Productions cinématographiques :
C’est dans la Wilaya I (Région Est) que quelques combattants de l’ALN, ayant appris quelques rudiments du métier, se constituent en équipe de tournage cinématographique, en 1957. Le but de cette équipe était de faire échec à l’armada médiatique de l’information française qui n’avait de cesse de déformer les faits, exagérer dans les chiffres résultants des opérations militaires menées contre ce qu’elle appelait «La rébellion» et le peuple algérien.
Ce n’est qu’à travers le relaie des télévisions des pays socialistes et les deux pays voisins que l’audience de quatre émissions sera portée à l’internationale. Dans une de ces émissions, «La cellule cinématographique de l’ALN» sera présentée, quant aux autres, elles concerneront le rôle des infirmières de l’ALN, dans «Les infirmières de l’ALN» et une attaque des maquisards contre les mines de l’Ouenza, dans «L’attaque des mines de l’Ouenza». Dans le but de favoriser la diffusion des images de la résistance et du combat, une agence de presse fut créée à Tunis et la collecte d’images et de documents de presse furent collectés dans le souci de constituer des archives complètes de la révolution.

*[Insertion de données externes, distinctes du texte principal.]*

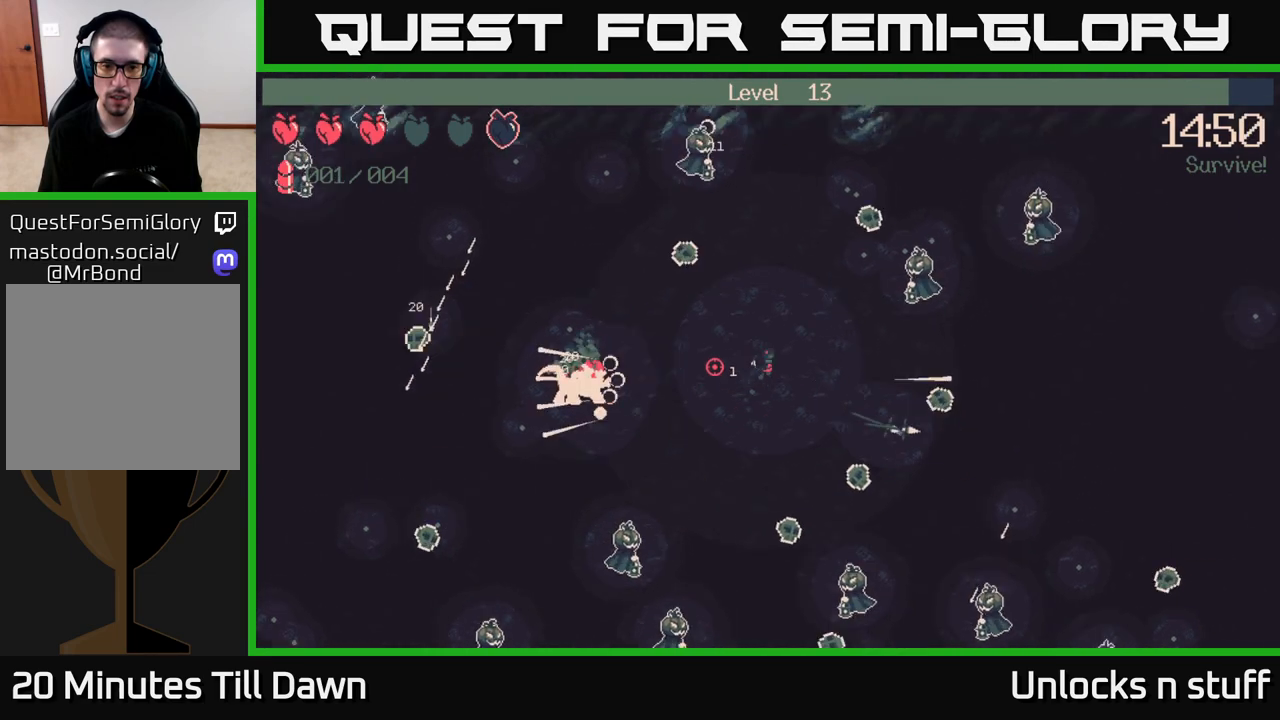
{"buttons": ["R2"], "left_stick": "down-left", "right_stick": "down-right", "events": [[117, "right_stick", "down"], [267, "left_stick", "up-left"], [400, "R2", "down"], [467, "left_stick", "down-left"], [467, "right_stick", "down-right"]]}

Plus qu’une simple production artistique, le cinéma algérien du siècle dernier fut une arme de riposte si importante, que le FLN va encore plus loin, en créant le centre d’information et de communication dont le but premier était d’accompagner les journalistes étrangers pour des tournages dans les maquis. Herb Greer et Peter Thockmorton étaient les premiers indépendants à filmer le maquis de l’Oranie. C’est à l’Assemblée Générale de l’ONU, en 1957, que leur film fut diffusé.
Les films
Beaucoup d’amis de l’Algérie indépendante, ont tourné des films, dénonçant la nature du conflit mené, pour la plupart d’entre eux, contre leur propre pays.
- L’un des premiers à avoir réalisé des films montrant la réalité des choses, était René Vautier qui, après l’accord des moudjahidines, rejoint le maquis dans les Aurès, en 1956. Le film, «L’Algérie en flammes», lui a valu trois blessures, deux ans de prison dont dix-neuf mois dans une cellule de condamné à mort.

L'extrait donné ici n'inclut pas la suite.